La gran batalla se librará en los impuestos internos a los vinos y sidras de 0 a 10%; del whisky, coñac y otras blancas, de 20 a 29%; de cervezas, del 8 a 17%, y de champagne de 0 a 17% (en forma gradual).

“Nos sentaremos, lo charlaremos y, si nos demuestran que se dañan las economías regionales se pueden conversar las alícuotas o las gradualidades”, dijo a LA NACION una alta fuente en la Casa Rosada. “Pero más allá de detalles, la reforma va a salir como está”, agregó. También se prevé una negociación con Tierra del Fuego por la eliminación del impuesto de 17 a 0% para celulares, televisores y monitores. “Hay que bajar precios: los argentinos compran afuera. Pero eso puede ser más gradual”, dicen cerca de Macri.

Otra fuerte pulseada será por las gaseosas y bebidas sin alcohol, cuyas alícuotas irán de 4 (sin azúcar) y 8% (con azúcar) a 0 y 17% . Las subas y bajas de ese impuesto irán a los precios. El final está abierto.
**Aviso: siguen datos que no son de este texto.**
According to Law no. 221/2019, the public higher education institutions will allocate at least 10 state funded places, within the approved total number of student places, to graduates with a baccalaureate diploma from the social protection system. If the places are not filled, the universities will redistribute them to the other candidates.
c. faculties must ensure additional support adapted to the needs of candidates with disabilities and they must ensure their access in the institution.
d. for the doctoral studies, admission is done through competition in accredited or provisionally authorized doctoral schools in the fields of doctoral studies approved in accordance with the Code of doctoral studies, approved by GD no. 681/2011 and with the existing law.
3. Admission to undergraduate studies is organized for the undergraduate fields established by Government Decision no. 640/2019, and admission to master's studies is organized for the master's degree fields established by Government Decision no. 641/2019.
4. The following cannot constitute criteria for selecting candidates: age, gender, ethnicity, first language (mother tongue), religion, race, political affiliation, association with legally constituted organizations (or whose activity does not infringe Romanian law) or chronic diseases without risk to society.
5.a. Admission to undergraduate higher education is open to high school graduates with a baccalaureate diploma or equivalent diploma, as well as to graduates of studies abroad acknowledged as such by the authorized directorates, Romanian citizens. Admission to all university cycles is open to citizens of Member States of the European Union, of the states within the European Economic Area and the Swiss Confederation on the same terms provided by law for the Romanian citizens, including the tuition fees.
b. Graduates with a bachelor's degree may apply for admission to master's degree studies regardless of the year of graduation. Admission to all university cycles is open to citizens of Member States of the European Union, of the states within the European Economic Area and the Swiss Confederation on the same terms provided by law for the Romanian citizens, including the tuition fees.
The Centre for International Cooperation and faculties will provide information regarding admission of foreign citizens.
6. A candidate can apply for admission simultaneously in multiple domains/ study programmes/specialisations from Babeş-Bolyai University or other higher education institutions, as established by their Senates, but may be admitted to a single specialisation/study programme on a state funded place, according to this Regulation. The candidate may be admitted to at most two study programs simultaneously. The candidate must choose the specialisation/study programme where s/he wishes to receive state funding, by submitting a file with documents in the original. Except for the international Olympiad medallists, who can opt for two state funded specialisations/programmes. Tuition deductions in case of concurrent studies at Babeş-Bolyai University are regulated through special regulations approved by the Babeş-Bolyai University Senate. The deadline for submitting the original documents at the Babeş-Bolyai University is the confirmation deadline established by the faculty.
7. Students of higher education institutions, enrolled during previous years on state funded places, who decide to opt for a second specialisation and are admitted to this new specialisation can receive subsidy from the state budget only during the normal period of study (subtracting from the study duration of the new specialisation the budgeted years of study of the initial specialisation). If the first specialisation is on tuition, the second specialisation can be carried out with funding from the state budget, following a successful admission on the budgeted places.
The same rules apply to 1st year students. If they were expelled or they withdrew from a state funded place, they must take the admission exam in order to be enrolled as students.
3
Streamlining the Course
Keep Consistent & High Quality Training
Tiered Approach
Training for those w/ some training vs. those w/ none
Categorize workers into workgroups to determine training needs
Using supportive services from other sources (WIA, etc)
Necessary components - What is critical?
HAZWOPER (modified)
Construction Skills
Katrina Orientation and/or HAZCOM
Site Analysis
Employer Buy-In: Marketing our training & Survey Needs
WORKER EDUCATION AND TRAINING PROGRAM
Macri descuenta una discusión y un acuerdo con el peronismo. Dujovne se reunió con la mayoría de los bloques parlamentarios, entre ellos, los peronistas: los diputados Axel Kicillof (kirchnerismo), Marco Lavagna (massismo) y Diego Bossio (Bloque Justicialista), y el senador Juan Manuel Abal Medina (PJ).
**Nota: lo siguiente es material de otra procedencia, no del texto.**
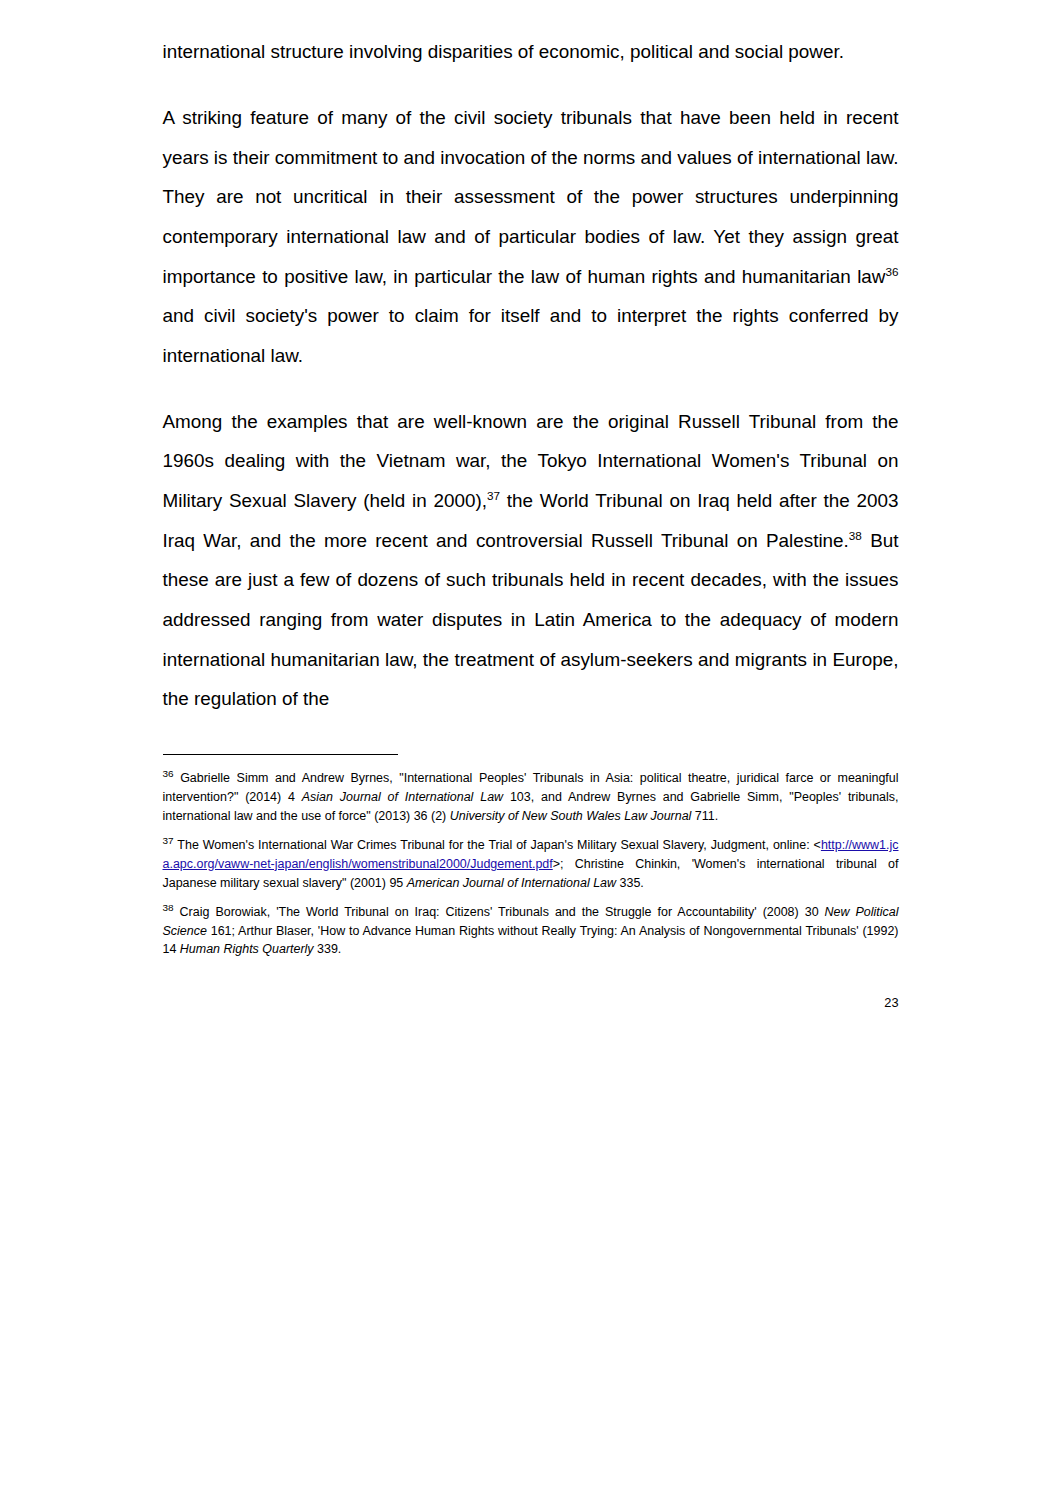international structure involving disparities of economic, political and social power.
A striking feature of many of the civil society tribunals that have been held in recent years is their commitment to and invocation of the norms and values of international law. They are not uncritical in their assessment of the power structures underpinning contemporary international law and of particular bodies of law. Yet they assign great importance to positive law, in particular the law of human rights and humanitarian law36 and civil society's power to claim for itself and to interpret the rights conferred by international law.
Among the examples that are well-known are the original Russell Tribunal from the 1960s dealing with the Vietnam war, the Tokyo International Women's Tribunal on Military Sexual Slavery (held in 2000),37 the World Tribunal on Iraq held after the 2003 Iraq War, and the more recent and controversial Russell Tribunal on Palestine.38 But these are just a few of dozens of such tribunals held in recent decades, with the issues addressed ranging from water disputes in Latin America to the adequacy of modern international humanitarian law, the treatment of asylum-seekers and migrants in Europe, the regulation of the
36 Gabrielle Simm and Andrew Byrnes, "International Peoples' Tribunals in Asia: political theatre, juridical farce or meaningful intervention?" (2014) 4 Asian Journal of International Law 103, and Andrew Byrnes and Gabrielle Simm, "Peoples' tribunals, international law and the use of force" (2013) 36 (2) University of New South Wales Law Journal 711.
37 The Women's International War Crimes Tribunal for the Trial of Japan's Military Sexual Slavery, Judgment, online: <http://www1.jca.apc.org/vaww-net-japan/english/womenstribunal2000/Judgement.pdf>; Christine Chinkin, 'Women's international tribunal of Japanese military sexual slavery" (2001) 95 American Journal of International Law 335.
38 Craig Borowiak, 'The World Tribunal on Iraq: Citizens' Tribunals and the Struggle for Accountability' (2008) 30 New Political Science 161; Arthur Blaser, 'How to Advance Human Rights without Really Trying: An Analysis of Nongovernmental Tribunals' (1992) 14 Human Rights Quarterly 339.
23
En buen tono, Kicillof, Bossio y Lavagna observaron que la baja de aportes patronales podía desfinanciar la Anses, pero Dujovne replicó que ya está desfinanciada; el Tesoro cubre su rojo. Lavagna agregó que no sólo atiende a los jubilados, sino otros programas no previsionales.

También pidieron la letra fina de los demás impuestos y preguntaron por el revalúo de activos que se usará para el ajuste por inflación. Dujovne prometió enviar el proyecto en dos semanas al Congreso. No hubo rechazos, incluso tampoco en los cambios para autos y motos, aeronaves y embarcaciones ni para la venta de segunda vivienda.

Lavagna dijo  que “no cambia la matriz impositiva hacia un sistema más sencillo; son los mismos impuestos que suben y bajan”. Y agregó: “Cuando venga el proyecto habrá mucha discusión”.

La Casa Rosada tiene apoyo de los distritos de Cambiemos: Buenos Aires, CABA, Corrientes, Jujuy y Mendoza, Córdoba y Santa Fe.

También sumará a las que tienen alta dependencia financiera de la Nación: Santa Cruz, Chubut, Chaco, Tierra del Fuego, La Rioja, Entre Rios, Neuquén y Río Negro.

En tanto desconfía de las más enfrentadas con Macri y con independencia financiera: San Luis, La Pampa, Catamarca y Formosa.